The Fianna Fáil councillor added: “If those obstacles [to housing] were not addressed in the new updated version for rural housing guidelines, we will have missed the opportunity to allow people to come back and work from home in rural areas.”

‘Secret meetings’
His proposal received the support of other councillors at the meeting, which took place online.
Cllr Ger Deere said that regulations refusing planning permission to people with no family affiliation to an area was potentially ‘unconstitutional’.
Moorehall-based Cllr McDonnell claimed that people applying for planning are being urged by planning office staff to do so before the adaptation of the latest county development plan.
The former Cathaoirleach said that it would be harder to get planning permission after the adoption of the plan, which he claimed is at odds with what elected members had been told at public meetings.
Cllr McDonnell questioned if ‘secret meetings’ were taking place regarding changes to planning laws under the plan, which is to be adopted before the end of the year.
The councillor’s allegations drew an interjection from Director of Services Catherine McConnell, who described the councillor’s comments as ‘unfair, unsubstantiated and unfounded’.
Cllr McDonnell clarified that he was referring to the drafting of national policy, which he claimed was influencing local planners in Mayo.
The Fianna Fáil councillor said: “One of the most upsetting experiences I’ve had in my years in local government is to see the demise of rural Ireland, and I think the planning institutions, both nationally and locally, have played a very significant part in that.”

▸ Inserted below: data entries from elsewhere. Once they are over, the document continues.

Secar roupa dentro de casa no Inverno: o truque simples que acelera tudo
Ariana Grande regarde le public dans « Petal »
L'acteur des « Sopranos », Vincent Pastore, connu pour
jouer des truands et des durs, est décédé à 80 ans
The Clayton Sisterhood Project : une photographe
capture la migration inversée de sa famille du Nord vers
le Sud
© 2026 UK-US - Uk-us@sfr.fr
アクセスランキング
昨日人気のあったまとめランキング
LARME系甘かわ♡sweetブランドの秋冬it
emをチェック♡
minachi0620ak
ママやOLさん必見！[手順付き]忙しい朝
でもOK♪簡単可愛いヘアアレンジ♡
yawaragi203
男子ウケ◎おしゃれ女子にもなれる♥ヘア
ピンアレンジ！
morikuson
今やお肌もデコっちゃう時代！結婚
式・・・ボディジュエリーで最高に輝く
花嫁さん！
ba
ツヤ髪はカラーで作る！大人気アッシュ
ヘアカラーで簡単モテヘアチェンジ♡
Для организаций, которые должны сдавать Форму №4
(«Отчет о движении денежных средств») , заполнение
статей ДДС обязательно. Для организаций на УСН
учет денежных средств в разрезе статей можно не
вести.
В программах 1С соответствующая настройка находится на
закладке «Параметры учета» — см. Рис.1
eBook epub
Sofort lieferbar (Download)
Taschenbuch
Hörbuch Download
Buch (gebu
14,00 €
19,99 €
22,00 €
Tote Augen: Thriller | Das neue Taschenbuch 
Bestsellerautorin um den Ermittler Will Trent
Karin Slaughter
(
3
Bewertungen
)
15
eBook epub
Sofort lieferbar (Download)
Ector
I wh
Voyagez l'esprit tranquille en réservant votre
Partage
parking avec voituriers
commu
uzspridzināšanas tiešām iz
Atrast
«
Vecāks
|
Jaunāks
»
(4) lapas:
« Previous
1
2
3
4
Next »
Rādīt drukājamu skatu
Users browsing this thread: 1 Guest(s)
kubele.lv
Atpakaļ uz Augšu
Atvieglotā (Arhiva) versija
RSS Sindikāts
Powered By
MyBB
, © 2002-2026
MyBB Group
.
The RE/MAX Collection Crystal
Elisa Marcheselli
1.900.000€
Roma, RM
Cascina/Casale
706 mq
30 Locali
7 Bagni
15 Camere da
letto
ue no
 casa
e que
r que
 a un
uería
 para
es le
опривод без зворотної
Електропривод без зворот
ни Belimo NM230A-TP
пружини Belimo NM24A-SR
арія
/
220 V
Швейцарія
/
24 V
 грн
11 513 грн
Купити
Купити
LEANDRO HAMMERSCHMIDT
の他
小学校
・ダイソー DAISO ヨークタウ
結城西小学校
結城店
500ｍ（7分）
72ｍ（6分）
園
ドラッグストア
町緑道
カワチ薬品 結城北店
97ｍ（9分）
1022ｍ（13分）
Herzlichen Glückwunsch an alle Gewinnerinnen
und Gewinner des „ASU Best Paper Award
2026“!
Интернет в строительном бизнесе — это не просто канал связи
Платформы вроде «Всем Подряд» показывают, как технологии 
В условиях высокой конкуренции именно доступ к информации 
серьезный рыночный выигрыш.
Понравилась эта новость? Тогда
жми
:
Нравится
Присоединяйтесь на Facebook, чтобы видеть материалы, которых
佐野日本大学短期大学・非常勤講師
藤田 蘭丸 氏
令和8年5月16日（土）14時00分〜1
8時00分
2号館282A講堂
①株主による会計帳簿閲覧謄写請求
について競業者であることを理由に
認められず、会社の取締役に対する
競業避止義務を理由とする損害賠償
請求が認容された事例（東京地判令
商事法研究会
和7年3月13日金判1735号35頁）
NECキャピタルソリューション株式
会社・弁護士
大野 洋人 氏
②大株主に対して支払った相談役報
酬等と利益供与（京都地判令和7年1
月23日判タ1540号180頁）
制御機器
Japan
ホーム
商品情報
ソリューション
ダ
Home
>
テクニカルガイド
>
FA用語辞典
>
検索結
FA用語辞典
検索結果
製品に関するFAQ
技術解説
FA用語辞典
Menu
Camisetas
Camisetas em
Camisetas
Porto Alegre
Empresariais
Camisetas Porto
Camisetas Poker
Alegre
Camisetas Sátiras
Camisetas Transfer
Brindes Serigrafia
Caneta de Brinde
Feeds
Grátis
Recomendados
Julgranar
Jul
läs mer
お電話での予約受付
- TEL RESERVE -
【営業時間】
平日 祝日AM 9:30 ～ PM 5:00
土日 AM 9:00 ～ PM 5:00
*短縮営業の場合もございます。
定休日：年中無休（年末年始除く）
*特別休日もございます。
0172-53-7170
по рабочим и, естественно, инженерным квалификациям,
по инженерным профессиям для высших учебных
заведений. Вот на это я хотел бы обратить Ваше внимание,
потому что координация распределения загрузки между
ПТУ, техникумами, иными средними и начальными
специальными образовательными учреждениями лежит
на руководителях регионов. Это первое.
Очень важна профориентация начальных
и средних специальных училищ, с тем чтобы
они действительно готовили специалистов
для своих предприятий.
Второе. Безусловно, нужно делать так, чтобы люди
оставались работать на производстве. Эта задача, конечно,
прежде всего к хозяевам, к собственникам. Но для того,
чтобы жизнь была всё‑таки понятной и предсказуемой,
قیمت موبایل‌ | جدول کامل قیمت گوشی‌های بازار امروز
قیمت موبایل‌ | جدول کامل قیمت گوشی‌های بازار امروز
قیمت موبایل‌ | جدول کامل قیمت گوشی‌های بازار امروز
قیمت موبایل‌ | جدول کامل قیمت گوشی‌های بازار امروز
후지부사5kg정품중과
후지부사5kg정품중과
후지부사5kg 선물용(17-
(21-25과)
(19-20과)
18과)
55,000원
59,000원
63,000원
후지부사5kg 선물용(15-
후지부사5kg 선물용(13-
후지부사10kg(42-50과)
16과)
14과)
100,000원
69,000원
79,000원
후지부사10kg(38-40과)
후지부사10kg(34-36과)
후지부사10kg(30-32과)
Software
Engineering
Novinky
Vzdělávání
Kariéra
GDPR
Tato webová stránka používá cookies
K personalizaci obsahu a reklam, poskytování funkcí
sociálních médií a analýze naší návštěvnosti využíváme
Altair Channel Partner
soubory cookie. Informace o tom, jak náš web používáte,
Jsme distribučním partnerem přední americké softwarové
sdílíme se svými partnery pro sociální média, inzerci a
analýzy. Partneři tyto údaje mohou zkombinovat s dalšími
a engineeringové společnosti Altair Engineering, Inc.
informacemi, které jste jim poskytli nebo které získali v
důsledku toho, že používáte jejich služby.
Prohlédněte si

Cllr McDonnell did say that he was ‘encouraged’ by recent announcements from Ministers Heather Humphries and Dara O’Brien regarding rural Ireland, adding that some local planners were ‘sympathetic towards rural Ireland’.
Mrs McConnell said: “I would not like anyone to go away with the impression that there was any sort of double speak in Mayo County Council. We have been open and clear with the members and any member of the public that engages with us.”
She added that the council is obliged to adhere to national policy with regards to planning laws.
Senior planner with Mayo County Council John McMyler said that previous county development plans were faithfully implemented by the council and that the council would, likewise, implement the final draft of the new proposed plan.